All the while through these adolescent endeavors I learned more and more about the animals in the world around me.

Like any budding scientist I observed their mating rituals, birthing rites, child-rearing policies and death observances. I noticed something.

Animals were intelligent.

This revelation was something I understood on the surface, but it didn’t go any deeper into my awareness for some time.

As I grew into an adult I adopted a little chihuahua dog and helped her grow.

We’d cuddle together on the couch and when I got up to go do something else – she would watch me and even follow me.

I know it doesn’t sound that extra-ordinary, but it showed me personally that animals – in this case dogs, well my dog – wanted to be near to me.

I didn’t understand. Why would she want to be near to me? Really. Her food was in the bowl, she had a little dog bed of her own and more toys than most 1 year-old children.

Why would she want to watch me, follow me, be near to me? What was I offering that she didn’t already have access to without me?

I slowly realized – Animals are not only intelligent. Animals are trusting and capable of developing bonds with the animals around them.

Well, that changed things in my mind. Suddenly, I started reexamining all the animals around me and how they interacted with humans and other animals around them.

My initial feelings were confirmed.

Animals are intelligent, trusting, capable of forming bonds with animals around them and they don’t want to be killed.

Oh come on! I pleaded with myself. Eating animals is healthy! It’s normal and natural. What’s wrong with it? — as I was shoving a mouthful of delectable chicken into my mouth.

And I’d always find myself coming back to the same answer – they don’t want to be killed. They are intelligent and trusting and capable of fear and pain.

Suddenly, guilt was served with every meal.

That still didn’t stop me most of the time.

I’d go on vegetarianism and off vegetarianism. Like some sort of guilt yo-yo diet.

I’d tell myself it is too hard and too weird as my friends and coworkers were always quick to point out.

And most of all – it was unhealthy. Right?

I won’t go into the long description of it, but I found that I did feel physically better when I wasn’t eating meat. That confused me.

So, I read many books and watched tons of informative videos and documentaries to try and uncover the truth.

So far, the truth that I’ve found is that no one really knows what the truth is, but not including animals in your diet won’t kill you or harm you beyond a shadow of a doubt. So, maybe not eating animals was at least as safe as eating them – maybe safer?

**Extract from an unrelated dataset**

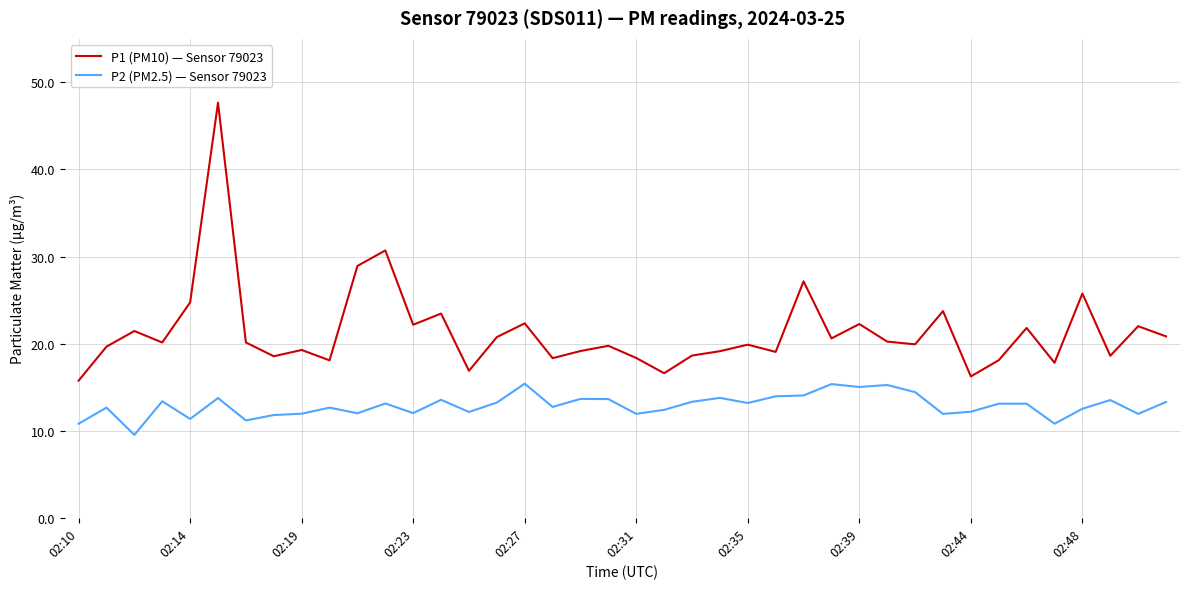

What is the difference between the maximum and minimum values in the P2 (PM2.5) — Sensor 79023 series?

5.9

Still, my resolve was not complete. I mean a dog is one thing.

People have lived with dogs for as long as anyone can remember and dogs have always been our friends so, it makes sense to not want to eat them.

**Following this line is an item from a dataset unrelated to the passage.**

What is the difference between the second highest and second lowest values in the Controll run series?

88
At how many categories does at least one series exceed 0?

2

Farm animals were different right?

Their ‘glazed over’ expression and lack of personalities probably meant they were not that intelligent and probably were okay to kill and eat – right?

So, I started a project  – a chicken raising project.

I got a little group of eggs and a few weeks later little fluff balls burst from inside them.

And I was shocked at what I learned!

These farm animals were intelligent, trusting, capable of fear and pain.

And they wanted to be near to me! Just like my dog!

So – that’s it guys.

I’m not eating you and I’m not eating them because I don’t eat my friends…

And I especially don’t eat strangers. I mean that doesn’t even seem safe!